## Brief
All lines from the one that contains "[279,582,322,596] rights, ->" through the final line of the entries must be repeated exactly. No other lines belong in the output.

## Information provided
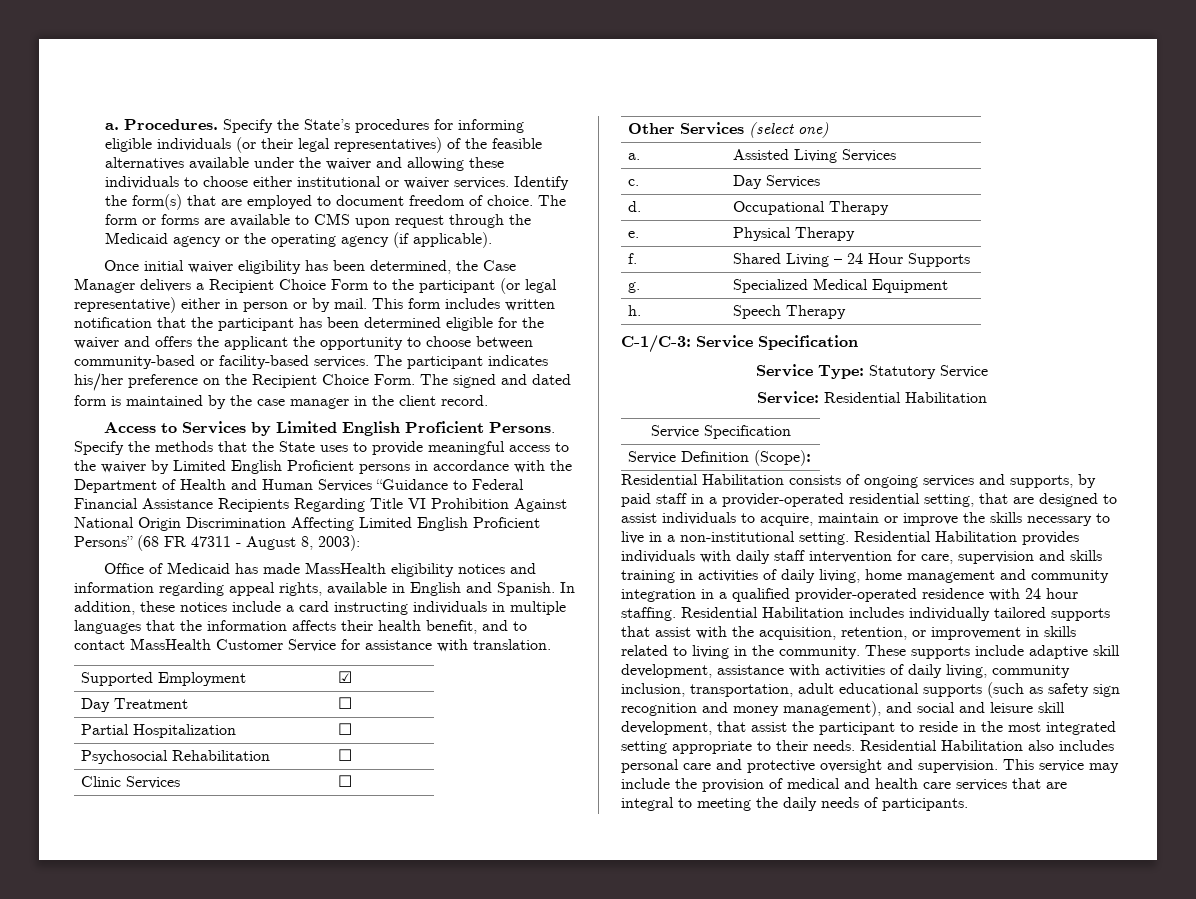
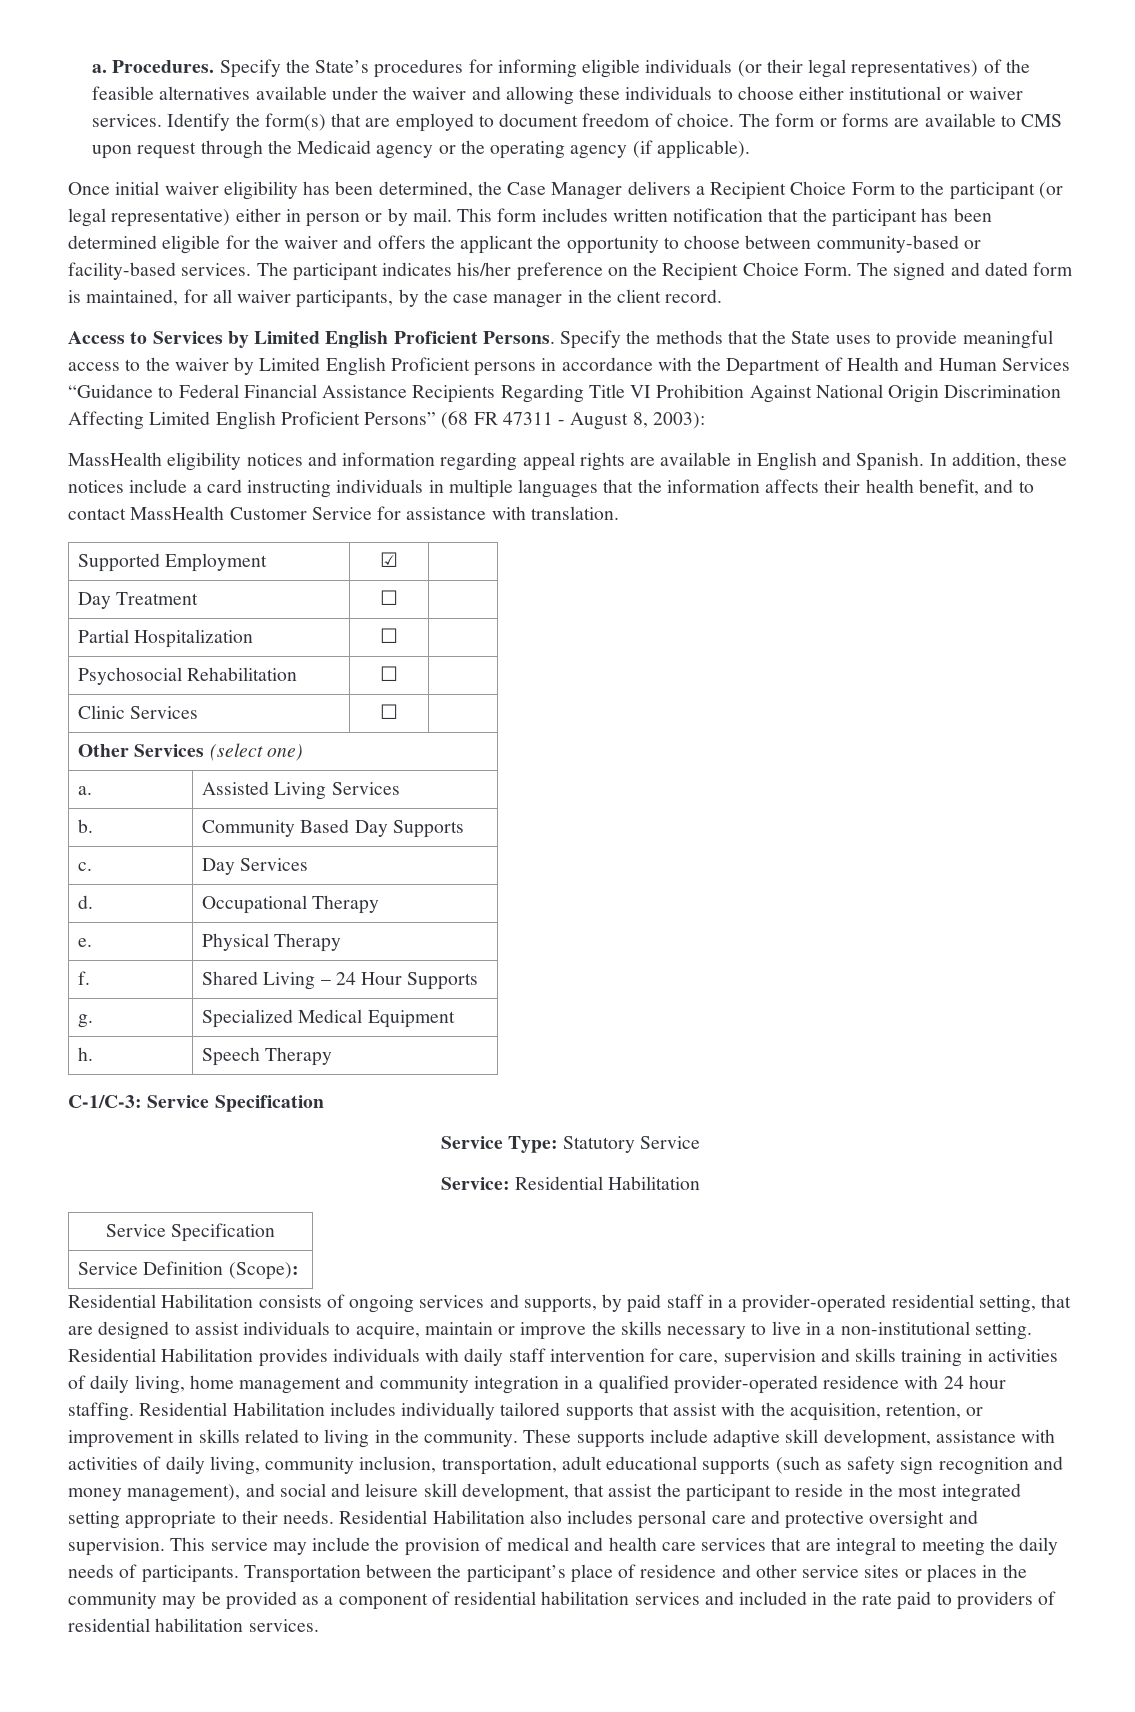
[126,395,203,406] maintained -> [86,289,394,308] maintained, for all waiver participants,
[103,562,300,574] Office of Medicaid has made -> (705, 420) none
[279,582,322,596] rights, -> [579,452,656,471] rights are
(896, 155) none -> [78,819,94,833] [202,819,464,838] // b. | Community Based Day Supports
(968, 804) none -> [243,1564,1027,1583] [68,1591,1057,1610] [68,1618,319,1632] Transportation between the participant’s place of residence and other service sites or places in the community may be provided as a component of residential habilitation services and included in the rate paid to providers of residential habilitation services.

## Answer to this problem
[279,582,322,596] rights, -> [579,452,656,471] rights are
(896, 155) none -> [78,819,94,833] [202,819,464,838] // b. | Community Based Day Supports
(968, 804) none -> [243,1564,1027,1583] [68,1591,1057,1610] [68,1618,319,1632] Transportation between the participant’s place of residence and other service sites or places in the community may be provided as a component of residential habilitation services and included in the rate paid to providers of residential habilitation services.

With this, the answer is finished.